Bithumb Passes the Audit
Back in June 2018, Bithumb was at the center of a huge hack that involved the loss of more than $30 million. In the fallout of the hack, its banking partner canceled its contract and threatened to put an end to Bithumb. However, after months of hard work patching up the exchange’s security and working out a new deal with the bank, Bithumb eventually opened its doors for trading again in September 2018. It appears as if the changes Bithumb has made to its exchange has been enough to help it pass the government’s audit, as it was one of only seven firms to pass the stringent tests.
Still Vulnerable to Attacks
The Ministry of Science and ICT, the Korea Internet & Security Agency, and the Ministry of Economy and Finance conducted the audit between September and December 2018, basing the tests on 85 different security aspects. Only Upbit, Bithumb, Gopax, Korbit, Coinone, Hanbitco, and Huobi Korea passed the audit and were cleared as safe. The remaining crypto exchanges were notified of their shortcomings, along with being instructed on how to fix these issues.

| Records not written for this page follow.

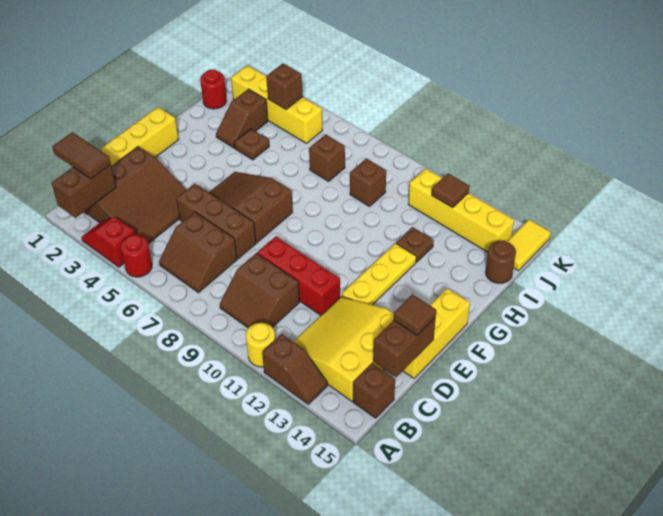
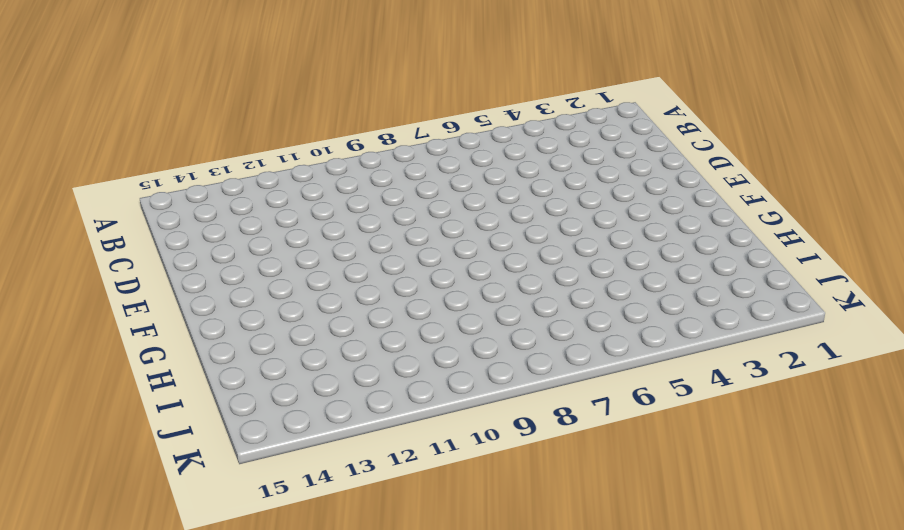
none -> red 1x2 slope [81,217,135,267]
none -> red 1x1 round brick [121,235,152,277]
none -> yellow 1x1 round brick [246,323,275,367]
none -> brown 1x2 slope [262,334,328,404]

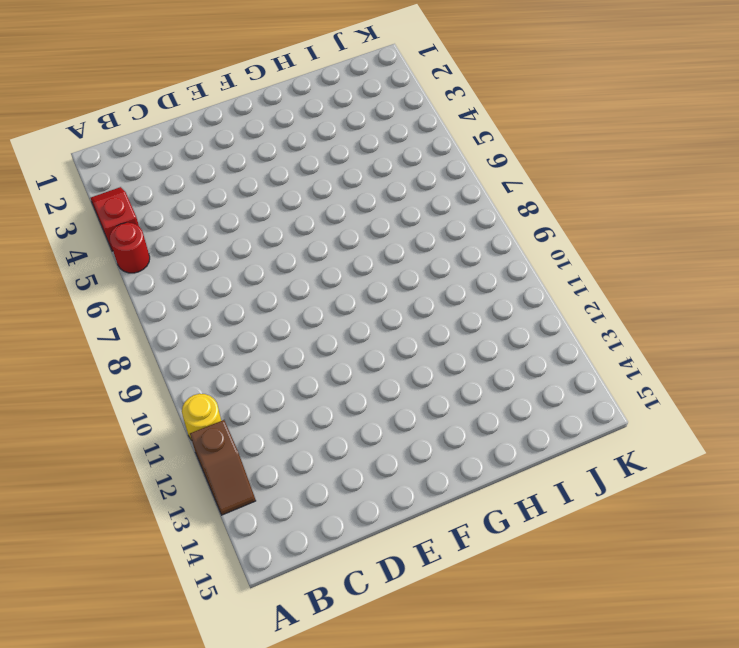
none -> brown 3x3 slope [85,147,186,244]
none -> brown 2x2 slope [159,212,237,293]
none -> brown 2x2 slope [220,253,300,328]
none -> yellow 3x3 slope [293,297,394,401]

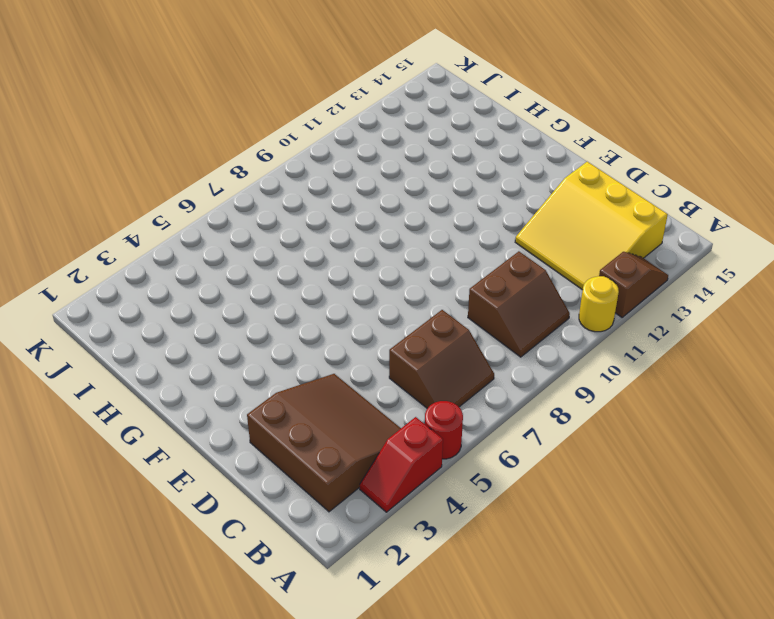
none -> brown 1x1 brick [353,363,395,418]
none -> yellow 1x3 brick [101,107,179,166]
none -> brown 1x3 brick [176,184,256,259]
none -> red 1x3 brick [257,237,340,315]

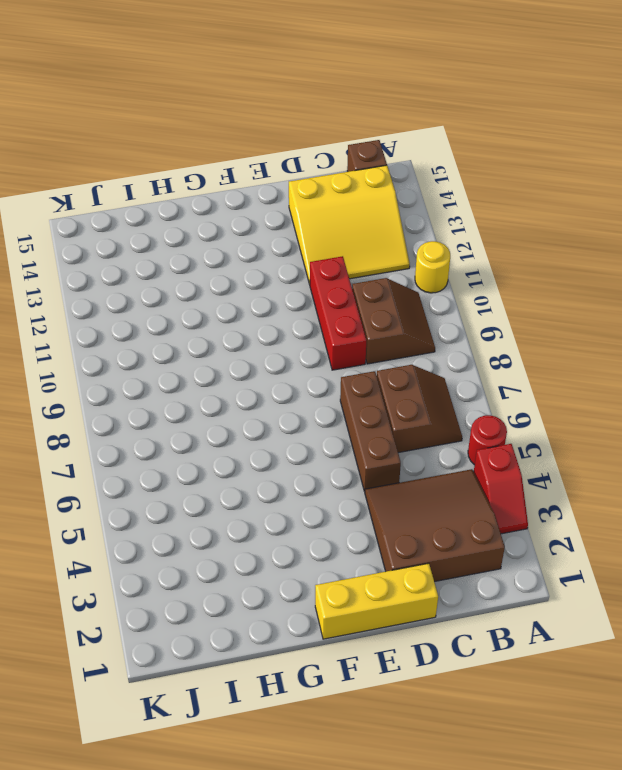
none -> brown 1x2 slope [262,334,328,404]
none -> yellow 1x3 brick [403,288,470,378]
none -> brown 2x3 slope [209,172,293,243]
none -> yellow 1x3 plate [342,243,416,305]

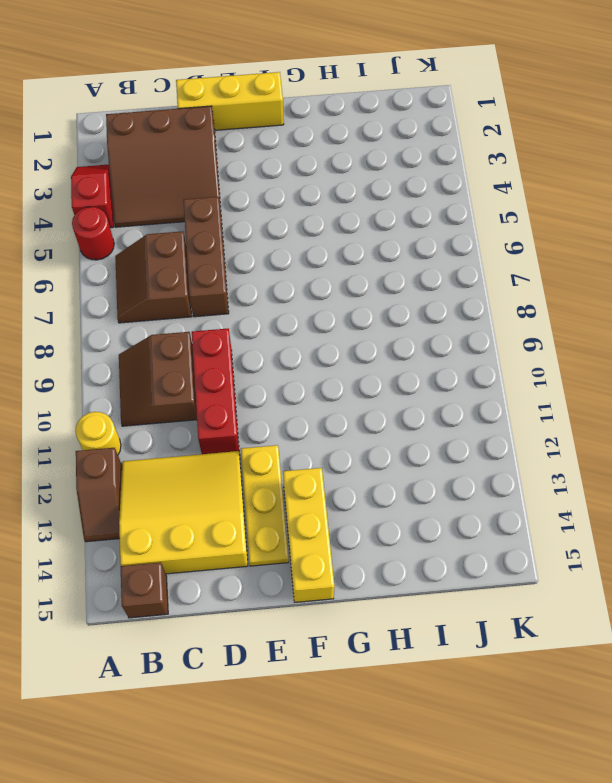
yellow 1x3 plate [241,445,289,566] -> yellow 1x3 plate turned to [342,243,416,305]
yellow 1x3 brick [283,468,335,602] -> yellow 1x3 brick turned to [403,288,470,378]
none -> brown 2x3 slope [209,172,293,243]
none -> brown 1x2 slope [216,89,268,148]
none -> brown 1x1 plate [234,129,269,160]
none -> brown 1x1 plate [396,227,434,262]

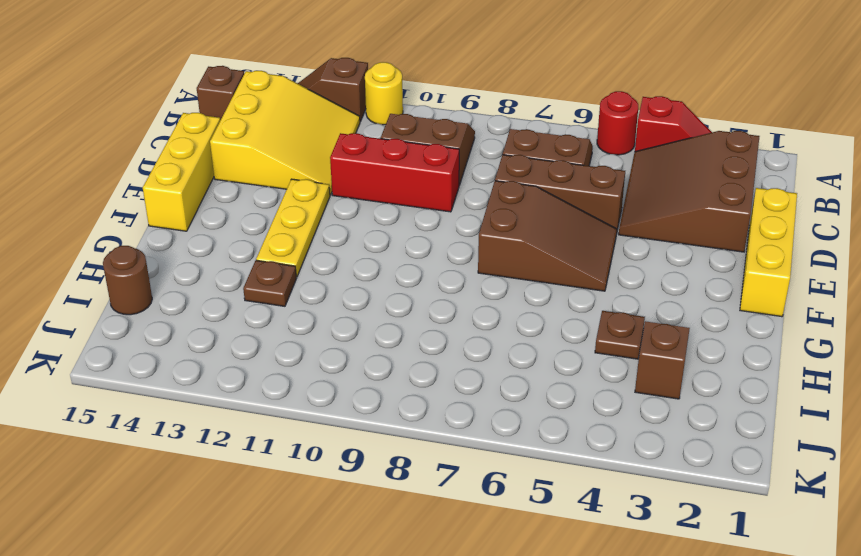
none -> red 1x1 round brick [200,70,227,109]
none -> brown 1x1 brick [309,134,345,181]
none -> brown 1x1 brick [350,159,386,206]
none -> yellow 1x4 brick [231,65,322,144]

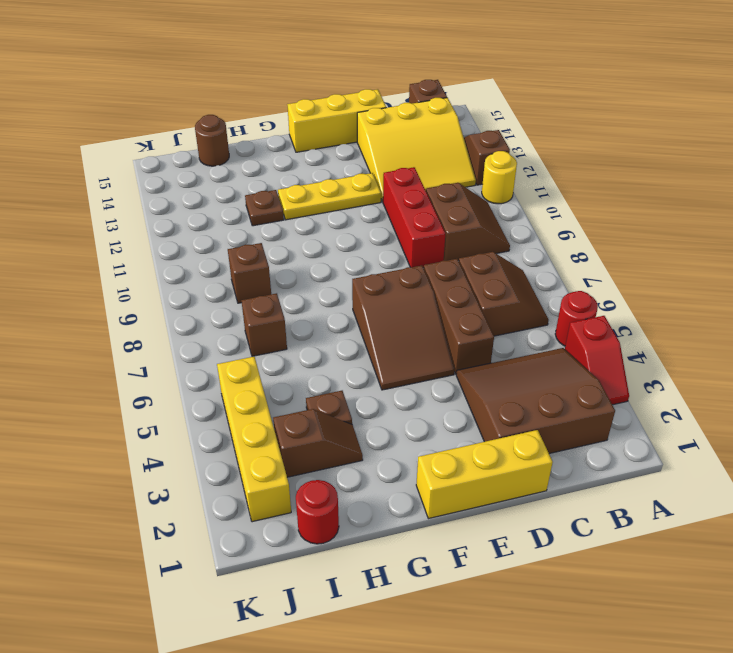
none -> yellow 1x4 brick [408,168,514,252]
none -> yellow 1x2 tile [507,220,551,271]
none -> brown 1x2 brick [52,165,116,218]
none -> brown 1x2 brick [373,318,436,377]

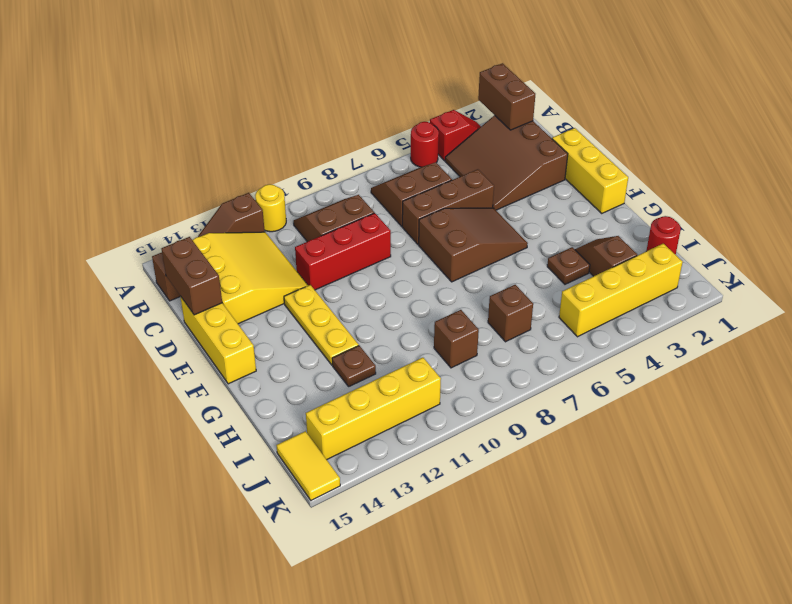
none -> brown 1x1 round brick [485,241,516,283]
none -> brown 1x1 brick [266,63,302,110]
none -> brown 1x1 tile [432,174,469,208]
none -> brown 1x2 tile [53,132,111,179]

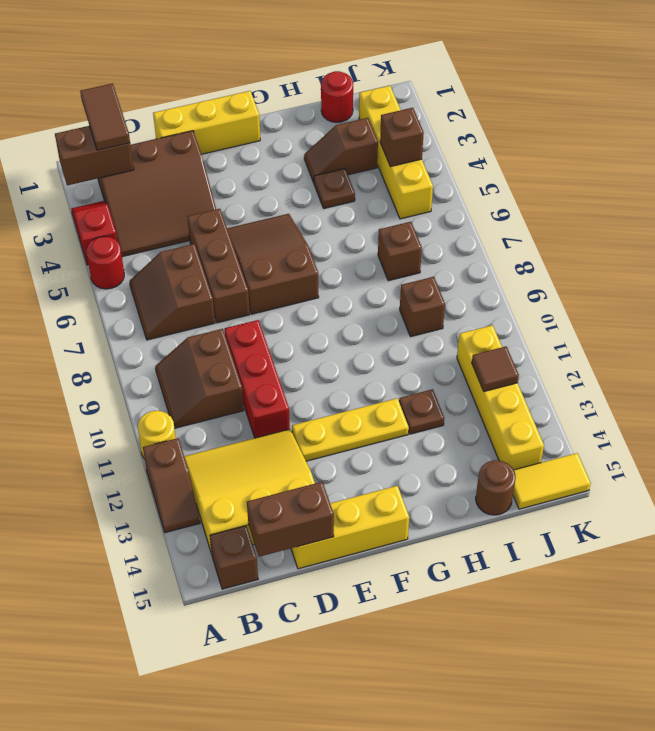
none -> brown 1x1 tile [394,295,436,335]

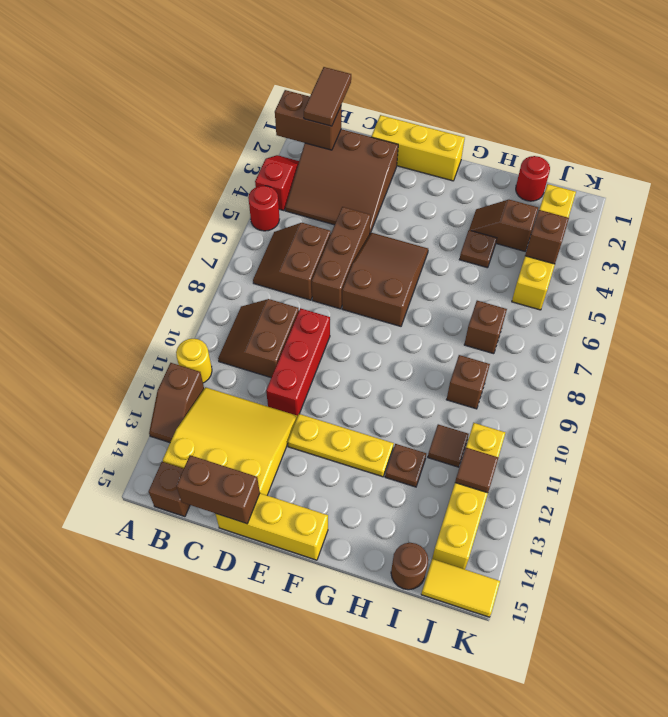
brown 1x1 tile [428,424,469,467] -> brown 1x1 tile moved to [394,295,436,335]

The remaining exchanges are deemed as highly vulnerable by the South Korean government. It remains unclear whether this will impact regulation of these exchanges in the coming months, but it’s likely that if these exchanges fail the audit again they could have licenses revoked.
Fresh Crypto Classifications
South Korea is trying its hardest to keep up with jurisdictions like Gibraltar and Malta, who are currently leading the way when it comes to regulating blockchain and cryptos. In a bid to keep up, South Korea announced fresh crypto classifications to help with the regulatory process. Despite this, South Korea is still upholding its total ban on ICOs in the country.
It’s a slightly worrying sight that 14 out of 21 exchanges tested have failed security tests, with it being a sign that you should definitely not store your crypto long term on any of these exchanges. Whether these results will have any impact on exchange rankings is yet to be seen, but one thing is for sure and that’s traders like to know their money is safe – with these exchanges falling short.